**RECORDS FOR THE EXERCISE:**
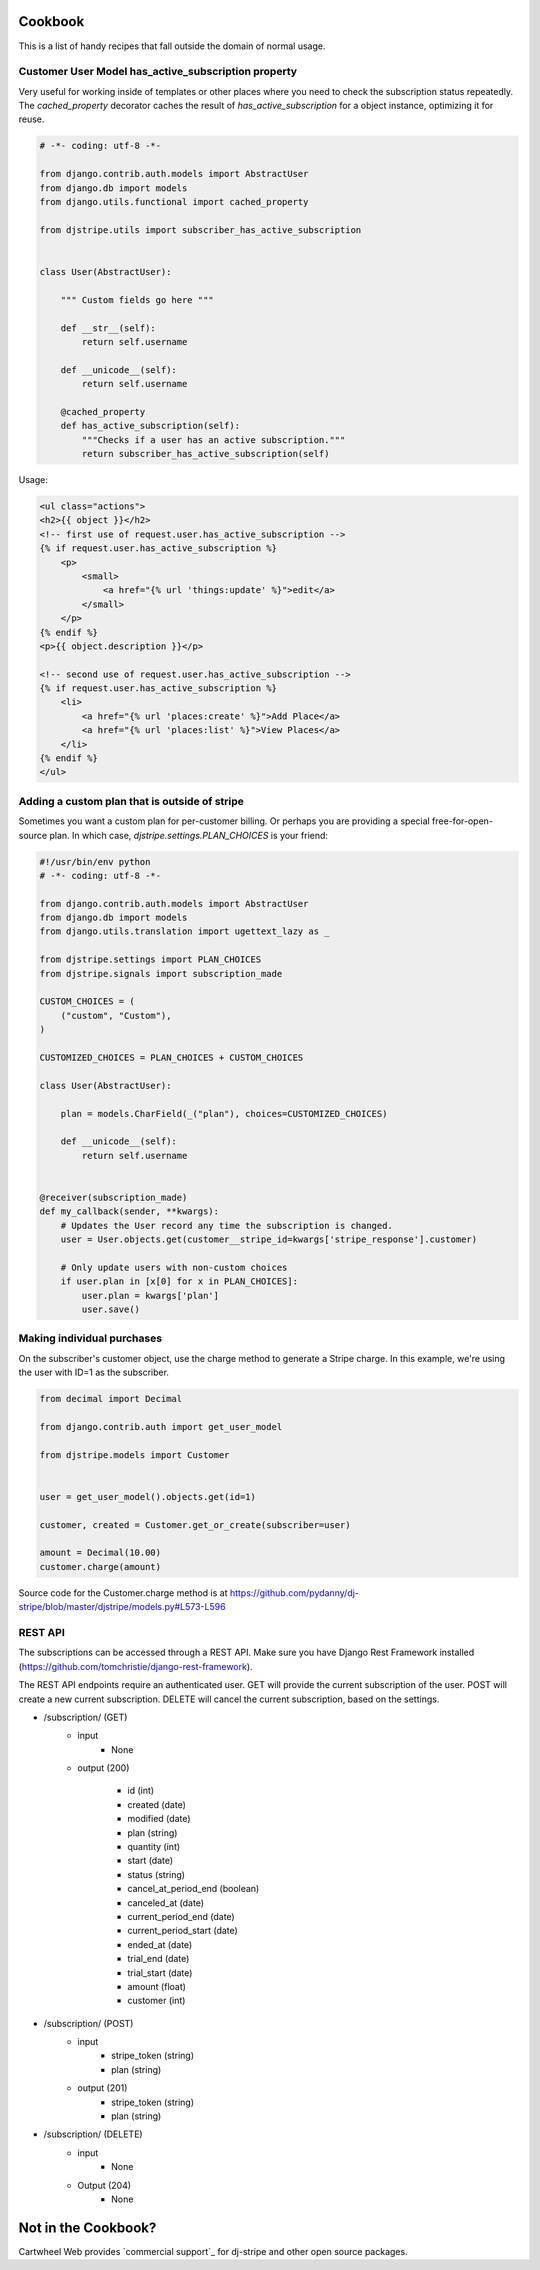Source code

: Cookbook
========

This is a list of handy recipes that fall outside the domain of normal usage.

Customer User Model has_active_subscription property
----------------------------------------------------

Very useful for working inside of templates or other places where you need
to check the subscription status repeatedly. The `cached_property` decorator
caches the result of `has_active_subscription` for a object instance, optimizing
it for reuse.

.. code-block:: python

    # -*- coding: utf-8 -*-

    from django.contrib.auth.models import AbstractUser
    from django.db import models
    from django.utils.functional import cached_property

    from djstripe.utils import subscriber_has_active_subscription


    class User(AbstractUser):

        """ Custom fields go here """

        def __str__(self):
            return self.username

        def __unicode__(self):
            return self.username

        @cached_property
        def has_active_subscription(self):
            """Checks if a user has an active subscription."""
            return subscriber_has_active_subscription(self)

Usage:

.. code-block:: html+django

    <ul class="actions">
    <h2>{{ object }}</h2>
    <!-- first use of request.user.has_active_subscription -->
    {% if request.user.has_active_subscription %}
        <p>
            <small>
                <a href="{% url 'things:update' %}">edit</a>
            </small>
        </p>
    {% endif %}
    <p>{{ object.description }}</p>

    <!-- second use of request.user.has_active_subscription -->
    {% if request.user.has_active_subscription %}
        <li>
            <a href="{% url 'places:create' %}">Add Place</a>
            <a href="{% url 'places:list' %}">View Places</a>
        </li>
    {% endif %}
    </ul>


Adding a custom plan that is outside of stripe
-----------------------------------------------

Sometimes you want a custom plan for per-customer billing. Or perhaps you are providing a special free-for-open-source plan. In which case, `djstripe.settings.PLAN_CHOICES` is your friend:

.. code-block:: python

    #!/usr/bin/env python
    # -*- coding: utf-8 -*-

    from django.contrib.auth.models import AbstractUser
    from django.db import models
    from django.utils.translation import ugettext_lazy as _

    from djstripe.settings import PLAN_CHOICES
    from djstripe.signals import subscription_made

    CUSTOM_CHOICES = (
        ("custom", "Custom"),
    )

    CUSTOMIZED_CHOICES = PLAN_CHOICES + CUSTOM_CHOICES

    class User(AbstractUser):

        plan = models.CharField(_("plan"), choices=CUSTOMIZED_CHOICES)

        def __unicode__(self):
            return self.username


    @receiver(subscription_made)
    def my_callback(sender, **kwargs):
        # Updates the User record any time the subscription is changed.
        user = User.objects.get(customer__stripe_id=kwargs['stripe_response'].customer)

        # Only update users with non-custom choices
        if user.plan in [x[0] for x in PLAN_CHOICES]:
            user.plan = kwargs['plan']
            user.save()

Making individual purchases
---------------------------

On the subscriber's customer object, use the charge method to generate a Stripe charge. In this example, we're using the user with ID=1 as the subscriber.

.. code-block:: python

    from decimal import Decimal

    from django.contrib.auth import get_user_model

    from djstripe.models import Customer


    user = get_user_model().objects.get(id=1)

    customer, created = Customer.get_or_create(subscriber=user)

    amount = Decimal(10.00)
    customer.charge(amount)

Source code for the Customer.charge method is at https://github.com/pydanny/dj-stripe/blob/master/djstripe/models.py#L573-L596

REST API
--------

The subscriptions can be accessed through a REST API. Make sure you have
Django Rest Framework installed
(https://github.com/tomchristie/django-rest-framework).

The REST API endpoints require an authenticated user. GET will provide the
current subscription of the user. POST will create a new current subscription.
DELETE will cancel the current subscription, based on the settings.

- /subscription/ (GET)
    - input
        - None

    - output (200)

        - id (int)
        - created (date)
        - modified (date)
        - plan (string)
        - quantity (int)
        - start (date)
        - status (string)
        - cancel_at_period_end (boolean)
        - canceled_at (date)
        - current_period_end (date)
        - current_period_start (date)
        - ended_at (date)
        - trial_end (date)
        - trial_start (date)
        - amount (float)
        - customer (int)


- /subscription/ (POST)
    - input
        - stripe_token (string)
        - plan (string)

    - output (201)
        - stripe_token (string)
        - plan (string)

- /subscription/ (DELETE)
    - input
        - None

    - Output (204)
        - None

Not in the Cookbook?
=====================

Cartwheel Web provides `commercial support`_ for dj-stripe and other open source packages.

.. _`commercial support`:: https://www.cartwheelweb.com/open-source-commercial-support/
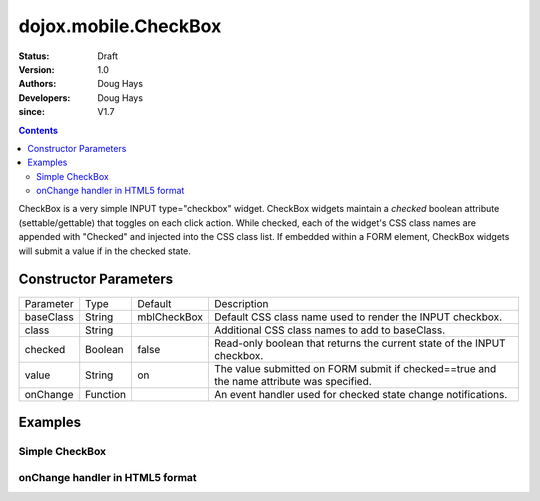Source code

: .. _dojox/mobile/CheckBox:

=====================
dojox.mobile.CheckBox
=====================

:Status: Draft
:Version: 1.0
:Authors: Doug Hays
:Developers: Doug Hays
:since: V1.7

.. contents::
    :depth: 2

CheckBox is a very simple INPUT type="checkbox" widget. CheckBox widgets maintain a *checked* boolean attribute (settable/gettable) that toggles on each click action.  While checked, each of the widget's CSS class names are appended with "Checked" and injected into the CSS class list. If embedded within a FORM element, CheckBox widgets will submit a value if in the checked state.


Constructor Parameters
======================

+--------------+----------+--------------+-----------------------------------------------------------------------------------------------------------+
|Parameter     |Type      |Default       |Description                                                                                                |
+--------------+----------+--------------+-----------------------------------------------------------------------------------------------------------+
|baseClass     |String 	  |mblCheckBox   |Default CSS class name used to render the INPUT checkbox.                                                  |
+--------------+----------+--------------+-----------------------------------------------------------------------------------------------------------+
|class         |String 	  |              |Additional CSS class names to add to baseClass.                                                            |
+--------------+----------+--------------+-----------------------------------------------------------------------------------------------------------+
|checked       |Boolean   |false         |Read-only boolean that returns the current state of the INPUT checkbox.                                    |
+--------------+----------+--------------+-----------------------------------------------------------------------------------------------------------+
|value         |String    |on            |The value submitted on FORM submit if checked==true and the name attribute was specified.                  |
+--------------+----------+--------------+-----------------------------------------------------------------------------------------------------------+
|onChange      |Function  |              |An event handler used for checked state change notifications.                                              |
+--------------+----------+--------------+-----------------------------------------------------------------------------------------------------------+

Examples
========

Simple CheckBox
---------------

.. html ::

  <input data-dojo-type="dojox.mobile.CheckBox" type="checkbox" />

.. image:: SimpleMobileCheckBox.png


onChange handler in HTML5 format
--------------------------------

.. html ::

  <input data-dojo-type="dojox.mobile.CheckBox" type="checkbox" data-dojo-props='
        onChange:function(checked){ alert("checked state changed to " + checked); },
        checked:true' />

.. image:: HTML5MobileCheckBox.png

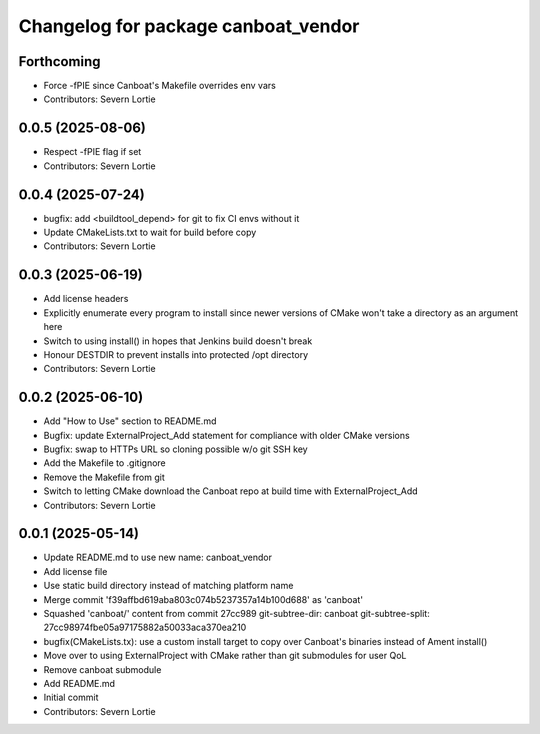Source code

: ^^^^^^^^^^^^^^^^^^^^^^^^^^^^^^^^^^^^
Changelog for package canboat_vendor
^^^^^^^^^^^^^^^^^^^^^^^^^^^^^^^^^^^^

Forthcoming
-----------
* Force -fPIE since Canboat's Makefile overrides env vars
* Contributors: Severn Lortie

0.0.5 (2025-08-06)
------------------
* Respect -fPIE flag if set
* Contributors: Severn Lortie

0.0.4 (2025-07-24)
------------------
* bugfix: add <buildtool_depend> for git to fix CI envs without it
* Update CMakeLists.txt to wait for build before copy
* Contributors: Severn Lortie

0.0.3 (2025-06-19)
------------------
* Add license headers
* Explicitly enumerate every program to install since newer versions of CMake won't take a directory as an argument here
* Switch to using install() in hopes that Jenkins build doesn't break
* Honour DESTDIR to prevent installs into protected /opt directory
* Contributors: Severn Lortie

0.0.2 (2025-06-10)
------------------
* Add "How to Use" section to README.md
* Bugfix: update ExternalProject_Add statement for compliance with older CMake versions
* Bugfix: swap to HTTPs URL so cloning possible w/o git SSH key
* Add the Makefile to .gitignore
* Remove the Makefile from git
* Switch to letting CMake download the Canboat repo at build time with ExternalProject_Add
* Contributors: Severn Lortie

0.0.1 (2025-05-14)
------------------
* Update README.md to use new name: canboat_vendor
* Add license file
* Use static build directory instead of matching platform name
* Merge commit 'f39affbd619aba803c074b5237357a14b100d688' as 'canboat'
* Squashed 'canboat/' content from commit 27cc989
  git-subtree-dir: canboat
  git-subtree-split: 27cc98974fbe05a97175882a50033aca370ea210
* bugfix(CMakeLists.tx): use a custom install target to copy over Canboat's binaries instead of Ament install()
* Move over to using ExternalProject with CMake rather than git submodules for user QoL
* Remove canboat submodule
* Add README.md
* Initial commit
* Contributors: Severn Lortie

**REQUIRED ACTION:** Return only the stretch of the material above from the line holding "from decimal import Decimal" through the line holding "customer.charge(amount)", copied exactly.

**THE ANSWER:**
    from decimal import Decimal

    from django.contrib.auth import get_user_model

    from djstripe.models import Customer


    user = get_user_model().objects.get(id=1)

    customer, created = Customer.get_or_create(subscriber=user)

    amount = Decimal(10.00)
    customer.charge(amount)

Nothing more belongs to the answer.